About this task = From the data below, copy exactly the lines that lie between the one holding "o evento movimente cerca de R$ 15 milhões em" and the one holding "Even geduld terwijl de resultaten worden", including both, and nothing more.

** Opening Material shown block **

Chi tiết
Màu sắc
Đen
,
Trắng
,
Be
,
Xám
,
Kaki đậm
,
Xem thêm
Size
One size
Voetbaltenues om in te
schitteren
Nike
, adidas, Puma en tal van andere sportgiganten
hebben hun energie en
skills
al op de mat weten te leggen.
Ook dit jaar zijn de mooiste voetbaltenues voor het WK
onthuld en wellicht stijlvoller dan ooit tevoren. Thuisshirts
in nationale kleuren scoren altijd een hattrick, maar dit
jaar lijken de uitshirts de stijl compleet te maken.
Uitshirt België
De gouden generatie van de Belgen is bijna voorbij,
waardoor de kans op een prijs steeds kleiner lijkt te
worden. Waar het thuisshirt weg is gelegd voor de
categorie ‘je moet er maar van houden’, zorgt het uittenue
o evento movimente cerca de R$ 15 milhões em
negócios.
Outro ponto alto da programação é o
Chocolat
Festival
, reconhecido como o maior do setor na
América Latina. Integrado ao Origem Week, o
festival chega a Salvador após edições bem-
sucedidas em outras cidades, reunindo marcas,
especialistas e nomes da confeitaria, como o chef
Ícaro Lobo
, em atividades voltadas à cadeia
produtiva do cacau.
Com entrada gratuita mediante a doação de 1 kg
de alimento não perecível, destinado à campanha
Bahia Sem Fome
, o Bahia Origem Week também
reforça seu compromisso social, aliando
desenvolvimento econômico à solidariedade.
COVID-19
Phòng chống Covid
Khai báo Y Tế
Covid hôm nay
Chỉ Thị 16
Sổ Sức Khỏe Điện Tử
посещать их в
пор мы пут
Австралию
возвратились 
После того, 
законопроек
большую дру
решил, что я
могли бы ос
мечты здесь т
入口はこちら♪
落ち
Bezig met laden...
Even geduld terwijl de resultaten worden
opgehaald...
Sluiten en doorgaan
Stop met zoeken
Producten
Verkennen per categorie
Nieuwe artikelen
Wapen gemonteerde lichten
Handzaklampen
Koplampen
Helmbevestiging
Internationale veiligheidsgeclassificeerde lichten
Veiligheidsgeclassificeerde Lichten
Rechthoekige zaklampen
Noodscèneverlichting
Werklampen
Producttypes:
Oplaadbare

** Closing Material shown block **

Written response =
o evento movimente cerca de R$ 15 milhões em
negócios.
Outro ponto alto da programação é o
Chocolat
Festival
, reconhecido como o maior do setor na
América Latina. Integrado ao Origem Week, o
festival chega a Salvador após edições bem-
sucedidas em outras cidades, reunindo marcas,
especialistas e nomes da confeitaria, como o chef
Ícaro Lobo
, em atividades voltadas à cadeia
produtiva do cacau.
Com entrada gratuita mediante a doação de 1 kg
de alimento não perecível, destinado à campanha
Bahia Sem Fome
, o Bahia Origem Week também
reforça seu compromisso social, aliando
desenvolvimento econômico à solidariedade.
COVID-19
Phòng chống Covid
Khai báo Y Tế
Covid hôm nay
Chỉ Thị 16
Sổ Sức Khỏe Điện Tử
посещать их в
пор мы пут
Австралию
возвратились 
После того, 
законопроек
большую дру
решил, что я
могли бы ос
мечты здесь т
入口はこちら♪
落ち
Bezig met laden...
Even geduld terwijl de resultaten worden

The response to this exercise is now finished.